Opinión

La riqueza

Hace unas semanas un pseudogrupo cuasivecinal semiorganizado, liderado por un zagal fundamentalista, llamaba a la acción contra las casas de apuestas que medran como setas en todo lugar habitado. Eso sí, con la salvedad de barrios acomodados o pudientes, donde se desentendían de las consecuencias del juego, tras clasificarlo en el conflicto exclusivamente obrero, como si los grandes casinos carecieran de impacto entre adinerados, la ruina fuera patrimonio exclusivo de humildes, o el daño de la ludopatía afectase sólo a las rentas básicas.

Dos días después un pasquín estampado en el tablón de anuncios de un centro de enseñanza pública invitaba a asistir a un ciclo de charlas donde otro mancebo de la misma quinta abordaría, por un lado la su visión de la realidad económica actual, animando por el otro a la lucha de clases. No deja de ser sorprendente que, en pleno año 2019, aún exista gente en los barrios que, bajo cualquier excusa, inflaman proclamas a favor de la lucha de clases. Más que nada porque habría que valorar, a estas alturas del partido, el heterogéneo tejido que nutre ese orden social, lo mismo que su ubicación, donde los coches de gama alta dan lugar para más de una sorpresa. 

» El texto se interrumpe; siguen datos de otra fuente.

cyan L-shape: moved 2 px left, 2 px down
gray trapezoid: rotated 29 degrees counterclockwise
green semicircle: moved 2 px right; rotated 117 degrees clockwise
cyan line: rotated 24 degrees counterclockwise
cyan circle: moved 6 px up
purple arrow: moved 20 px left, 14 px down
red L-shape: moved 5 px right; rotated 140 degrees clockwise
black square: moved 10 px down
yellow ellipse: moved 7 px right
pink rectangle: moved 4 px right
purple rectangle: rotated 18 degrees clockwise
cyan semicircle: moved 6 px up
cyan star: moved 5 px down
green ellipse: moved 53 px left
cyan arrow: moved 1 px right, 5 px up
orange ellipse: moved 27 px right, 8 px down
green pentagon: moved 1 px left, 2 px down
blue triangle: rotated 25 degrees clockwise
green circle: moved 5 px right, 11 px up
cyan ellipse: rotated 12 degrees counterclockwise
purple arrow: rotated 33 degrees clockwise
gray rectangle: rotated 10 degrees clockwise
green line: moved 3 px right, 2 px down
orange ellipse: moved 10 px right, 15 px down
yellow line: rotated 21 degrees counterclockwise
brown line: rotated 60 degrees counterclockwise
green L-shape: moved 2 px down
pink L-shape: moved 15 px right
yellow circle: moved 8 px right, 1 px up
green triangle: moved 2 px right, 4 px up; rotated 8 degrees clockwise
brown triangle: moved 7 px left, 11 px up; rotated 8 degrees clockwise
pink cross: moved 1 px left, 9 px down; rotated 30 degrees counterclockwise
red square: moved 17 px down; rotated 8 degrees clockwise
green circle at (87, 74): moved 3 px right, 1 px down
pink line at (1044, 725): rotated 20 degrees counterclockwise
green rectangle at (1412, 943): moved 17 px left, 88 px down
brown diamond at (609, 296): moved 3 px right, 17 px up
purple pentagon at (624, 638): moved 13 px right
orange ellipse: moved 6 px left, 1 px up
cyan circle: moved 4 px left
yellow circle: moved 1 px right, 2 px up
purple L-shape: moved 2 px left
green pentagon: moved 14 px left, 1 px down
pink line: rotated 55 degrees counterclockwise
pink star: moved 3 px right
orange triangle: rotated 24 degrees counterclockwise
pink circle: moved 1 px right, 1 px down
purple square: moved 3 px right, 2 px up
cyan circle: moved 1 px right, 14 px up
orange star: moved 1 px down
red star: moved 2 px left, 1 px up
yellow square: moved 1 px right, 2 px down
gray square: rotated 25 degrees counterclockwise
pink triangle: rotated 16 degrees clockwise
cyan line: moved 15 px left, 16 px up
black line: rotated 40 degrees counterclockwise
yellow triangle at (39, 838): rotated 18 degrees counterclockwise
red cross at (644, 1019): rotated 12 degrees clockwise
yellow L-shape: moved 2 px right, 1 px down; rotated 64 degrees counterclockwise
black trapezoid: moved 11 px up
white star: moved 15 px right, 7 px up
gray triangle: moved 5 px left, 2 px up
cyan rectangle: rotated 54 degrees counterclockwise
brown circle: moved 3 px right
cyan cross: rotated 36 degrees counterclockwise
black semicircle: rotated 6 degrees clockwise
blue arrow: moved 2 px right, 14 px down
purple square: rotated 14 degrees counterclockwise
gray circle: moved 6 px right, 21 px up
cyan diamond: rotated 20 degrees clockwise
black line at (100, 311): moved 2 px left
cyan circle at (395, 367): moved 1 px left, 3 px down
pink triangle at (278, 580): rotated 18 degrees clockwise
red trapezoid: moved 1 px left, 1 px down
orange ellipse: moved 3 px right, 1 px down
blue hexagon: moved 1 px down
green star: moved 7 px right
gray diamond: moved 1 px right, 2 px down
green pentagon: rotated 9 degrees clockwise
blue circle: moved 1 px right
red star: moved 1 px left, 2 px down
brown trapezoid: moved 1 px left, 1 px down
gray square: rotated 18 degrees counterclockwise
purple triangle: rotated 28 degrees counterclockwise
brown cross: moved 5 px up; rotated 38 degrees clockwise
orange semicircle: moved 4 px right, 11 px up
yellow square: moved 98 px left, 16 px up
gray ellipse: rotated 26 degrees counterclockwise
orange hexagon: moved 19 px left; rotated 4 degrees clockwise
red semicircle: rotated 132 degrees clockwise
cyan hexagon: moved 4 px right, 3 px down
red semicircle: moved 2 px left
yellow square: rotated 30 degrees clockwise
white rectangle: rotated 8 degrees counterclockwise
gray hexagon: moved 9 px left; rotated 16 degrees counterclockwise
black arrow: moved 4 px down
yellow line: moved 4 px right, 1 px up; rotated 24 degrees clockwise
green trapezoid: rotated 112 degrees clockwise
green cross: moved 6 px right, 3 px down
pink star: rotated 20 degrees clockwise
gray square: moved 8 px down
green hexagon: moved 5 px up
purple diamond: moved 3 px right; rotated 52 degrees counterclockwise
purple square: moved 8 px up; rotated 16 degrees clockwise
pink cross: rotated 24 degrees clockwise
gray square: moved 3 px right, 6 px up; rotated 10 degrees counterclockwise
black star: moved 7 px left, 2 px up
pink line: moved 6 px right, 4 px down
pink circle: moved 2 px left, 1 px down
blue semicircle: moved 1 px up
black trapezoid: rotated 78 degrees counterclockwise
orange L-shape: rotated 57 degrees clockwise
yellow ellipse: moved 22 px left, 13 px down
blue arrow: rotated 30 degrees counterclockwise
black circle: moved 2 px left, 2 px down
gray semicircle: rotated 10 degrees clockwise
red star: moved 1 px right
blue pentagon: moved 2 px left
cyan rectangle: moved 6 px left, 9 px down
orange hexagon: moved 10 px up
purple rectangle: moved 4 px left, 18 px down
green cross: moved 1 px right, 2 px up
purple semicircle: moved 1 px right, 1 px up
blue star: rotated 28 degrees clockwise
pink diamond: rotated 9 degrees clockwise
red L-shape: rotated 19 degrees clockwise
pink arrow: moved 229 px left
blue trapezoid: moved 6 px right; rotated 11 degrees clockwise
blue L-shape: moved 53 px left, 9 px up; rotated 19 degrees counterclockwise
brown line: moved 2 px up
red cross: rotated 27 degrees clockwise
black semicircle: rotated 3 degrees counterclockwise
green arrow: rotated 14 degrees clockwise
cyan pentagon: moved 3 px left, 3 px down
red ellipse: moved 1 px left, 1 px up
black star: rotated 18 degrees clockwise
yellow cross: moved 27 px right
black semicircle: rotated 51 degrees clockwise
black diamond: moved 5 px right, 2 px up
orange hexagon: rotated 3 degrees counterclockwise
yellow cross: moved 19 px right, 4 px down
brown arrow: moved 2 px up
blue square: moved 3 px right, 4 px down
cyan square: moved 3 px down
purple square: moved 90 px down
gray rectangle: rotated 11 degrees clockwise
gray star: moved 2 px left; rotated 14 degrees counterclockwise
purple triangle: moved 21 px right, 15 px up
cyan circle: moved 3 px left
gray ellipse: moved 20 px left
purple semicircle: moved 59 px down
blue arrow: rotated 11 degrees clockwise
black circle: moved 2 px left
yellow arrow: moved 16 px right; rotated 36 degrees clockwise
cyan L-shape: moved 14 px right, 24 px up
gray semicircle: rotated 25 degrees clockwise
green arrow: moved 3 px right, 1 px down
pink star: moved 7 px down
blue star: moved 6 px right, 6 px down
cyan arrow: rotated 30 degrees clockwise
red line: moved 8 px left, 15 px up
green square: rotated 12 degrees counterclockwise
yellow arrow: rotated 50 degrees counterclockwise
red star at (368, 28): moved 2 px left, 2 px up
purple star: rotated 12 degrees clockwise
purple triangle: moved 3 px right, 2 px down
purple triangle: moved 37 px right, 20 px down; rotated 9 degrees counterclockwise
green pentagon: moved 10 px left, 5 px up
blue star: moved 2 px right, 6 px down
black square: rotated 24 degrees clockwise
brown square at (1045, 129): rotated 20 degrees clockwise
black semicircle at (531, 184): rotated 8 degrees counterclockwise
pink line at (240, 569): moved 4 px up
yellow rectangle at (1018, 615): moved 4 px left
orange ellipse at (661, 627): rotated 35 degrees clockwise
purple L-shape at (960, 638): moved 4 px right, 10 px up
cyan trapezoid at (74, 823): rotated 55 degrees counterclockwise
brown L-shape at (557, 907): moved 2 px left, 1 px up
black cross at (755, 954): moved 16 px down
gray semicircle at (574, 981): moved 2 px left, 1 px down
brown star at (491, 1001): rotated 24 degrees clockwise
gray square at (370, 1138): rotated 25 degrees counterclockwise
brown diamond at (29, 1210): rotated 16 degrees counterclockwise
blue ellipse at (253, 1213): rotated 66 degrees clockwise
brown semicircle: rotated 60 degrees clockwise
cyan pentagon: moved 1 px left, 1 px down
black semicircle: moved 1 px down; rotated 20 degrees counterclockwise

Ajustándose a la definición del materialismo histórico dialéctico, en un flanco se sitúa la fuerza de trabajo representada por los trabajadores -valga la redundancia-, y en el opuesto los dueños de los medios de trabajo, despectivamente llamado el capital por ese neomarxismo burgués en zapatillas de andar por casa, que de un tiempo a esta parte se viste de coleta, la mejillas ávidas de vello entre un proyecto de barba, o rímel semigótico, pelos de colores, despeinado acorde a halloween de duración anual, y camiseta con eslogan a caballo de lo social y lo insultante.

Lo del comunismo acomodado viene a cuenta de que no tiene color un trabajador de principios del siglo XX frente al del XXI. El primero rozaba el martirio con jornadas de 12 horas de lunes a lunes, sin coberturas sociales, sanitarias, protección, etc., en una carrera contra reloj con una corta expectativa de vida, con un itinerario laboral incapaz de sostenerlo más allá de 10 años, expuesto siempre al accidente mortal o incapacitante pero ausente de subsidio. El proletario actual se sitúa en el cielo burgués de aquel otro. 

En medio de esa tensión amaneció una casta de políticos que, ignorando a Schopenhauer, desconocen que la riqueza es como el agua salada que da más sed cuando más se bebe, ni qué decir ya la avaricia ciega. Fue Savater el cronista de la anécdota que involucró a Otelo Saraiva de Carbalho y Olof Palme. Ante la pregunta del entonces premier socialista sueco al integrante de la Junta de Salvación Nacional que gobernó Portugal tras la Revolución de los claveles, el exmilitar lusitano afirmó contundente “en Portugal queremos acabar con los ricos” a lo que el escandinavo respondió tajante "qué curioso, nosotros en Suecia solo aspiramos a terminar con los pobres".

Es fácil distinguir a los estadistas de los oportunistas mentecatos. Los primeros se esfuerzan en crear las condiciones idóneas para generar riqueza, los segundos prometen sacársela a quien la tiene para repartirla entre todos, conscientes o no de que, con ello, el dinero se esfuma dejando tras de sí un rastro de indigencia. 

Porque lejos de que cada ciudadano posea un yate o un avión privado -que no es sino ostentación y derroche-, la riqueza es un techo confortable bajo el que descansar seguro; el trabajo digno y honroso, el acceso a una educación completa, permanente y gratuita, o la asistencia sanitaria universal, además del óptimo estado completo de bienestar, físico, mental y social, y no solo la ausencia de enfermedades. En definitiva, todos esos bienes situados en ámbito de los derechos. Lo demás es privilegio, objeto de deseo por el que siempre pugnan aquellos que se rasgan las vestiduras satanizando el enriquecimiento. Por lo tanto, mejor será desconfiar de quien promete milagros porque en el reparto acostumbran a dejar sólo pecados.